These statements are not anomalies, but the norm. The city of Mumbai has an extracting and exploitative relationship with its working class ‘ghettos’, initially created to supply the city’s never-ending need for cheap labour, and then dehumanised further to add insult to injury. Listening to stories of the young men and women reminded me of my own struggles of growing up in a culturally and spatially neglected neighbourhood. However, what separated our struggles was not just that I was still far more socio-economically privileged, but also the fact that none of them were embarrassed or ashamed of being from Govandi. They were painfully aware of the unfairness and the injustice of it all, and they were all ready to resist and reclaim. 

Govandi Arts Festival Curators, Bhawna Jaimini and Natasha Sharma (front row) along with the women volunteers and the artists from Lamplighters post the first ever lantern parade of Govandi. Photo: Tejinder Singh Khamkha

Govandi Arts Festival was born out of the need to unearth ways of creatively resisting how the mainstream is constantly dictating and shaping the margins. Held within the framework of a visual and performing arts festival, the festival is the community’s genuine and unapologetic way of celebrating themselves. It is their way of telling the world that their resistance is here and it is vibrant, hopeful and most importantly, built with love and care. 

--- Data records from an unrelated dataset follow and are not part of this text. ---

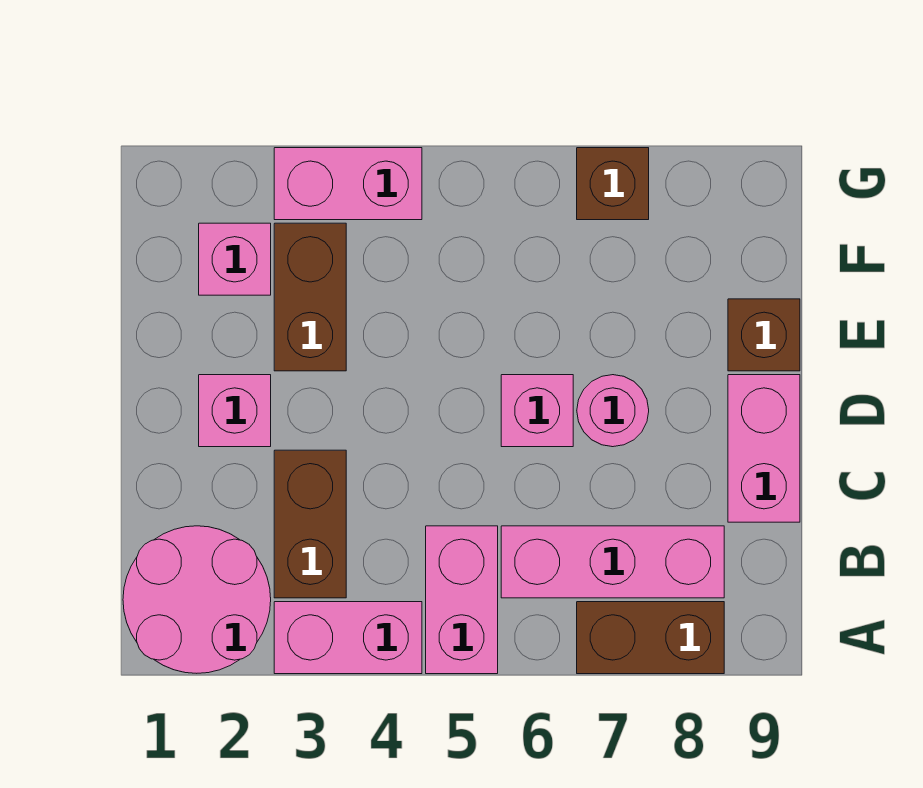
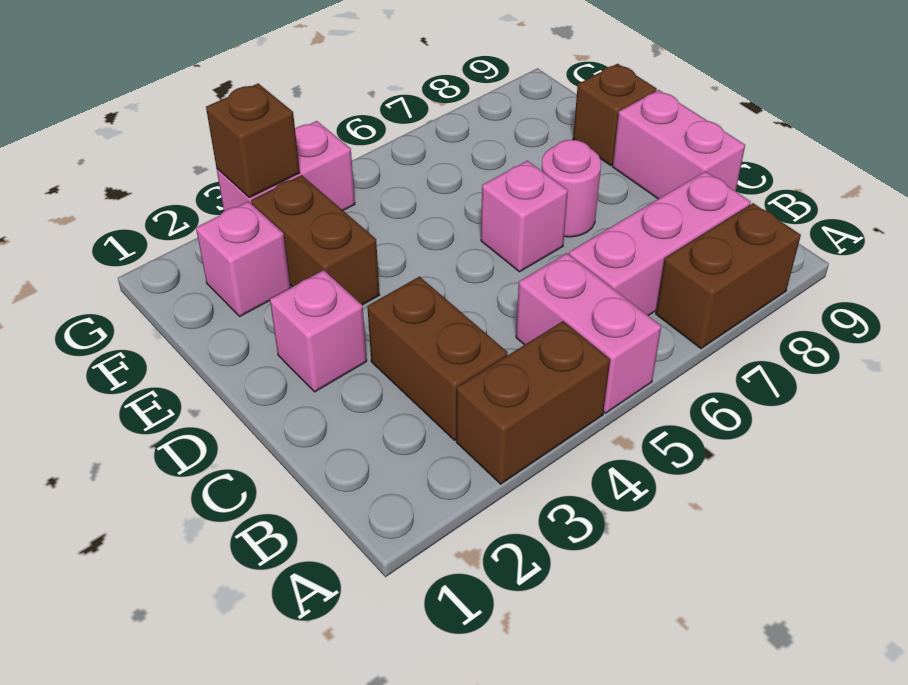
pink round brick A1:B2 level 1 -> none
pink brick A3:A4 level 1 -> brown brick A3:A4 level 1
brown brick G7 level 1 -> brown brick G3 level 2

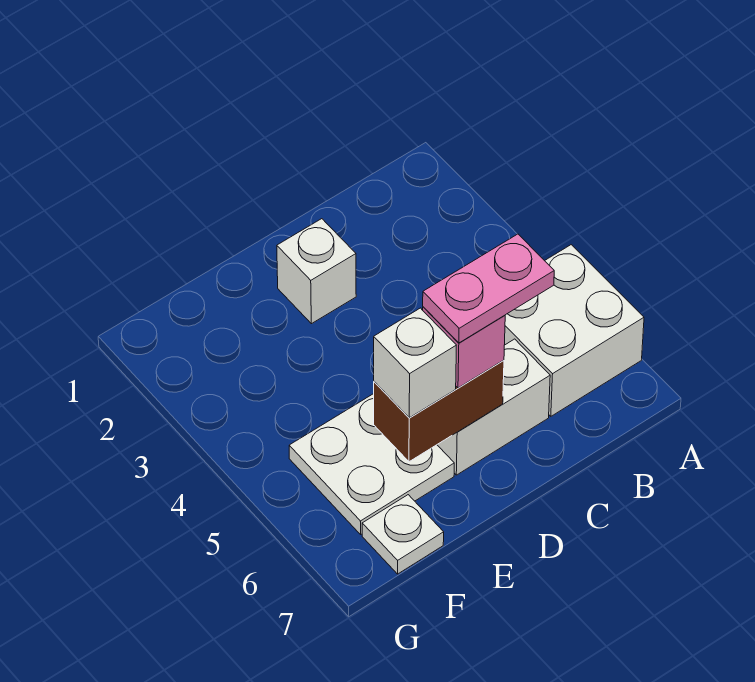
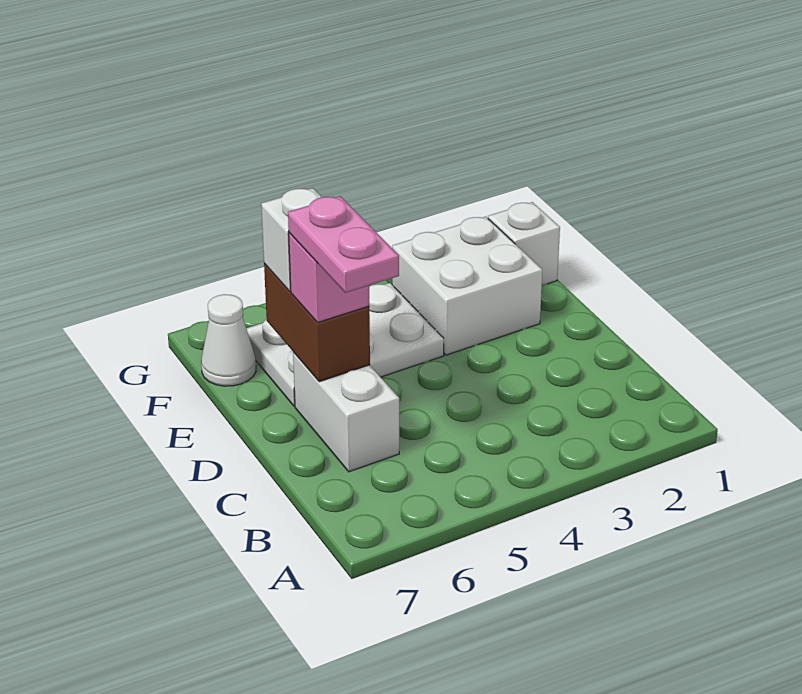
white brick A5:B6 level 1 -> white brick E2:F3 level 1
white brick D2 level 1 -> white brick F1 level 1
white plate E5:F6 level 1 -> white plate E4:F6 level 1
white plate F7 level 1 -> white cone F7 level 1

Govandi Arts Festival which took place between 15 and 19 February 2023  is a cultural movement that celebrates the spirit and resilience of the people of Govandi through performative and visual arts. Govandi Arts festival was part of the British Council’s ‘India/UK Together, a Season of Culture’ and was brought together by Community Design Agency (India), Streets Reimagined (UK) and Lamplighter Arts CIC (UK) who brought their shared practice of using arts to inspire placemaking and bring diverse communities together.

Bhawna Jaimini is the Co-curator of the Govandi Arts Festival and the Lead for Community Development at the Community Design Agency.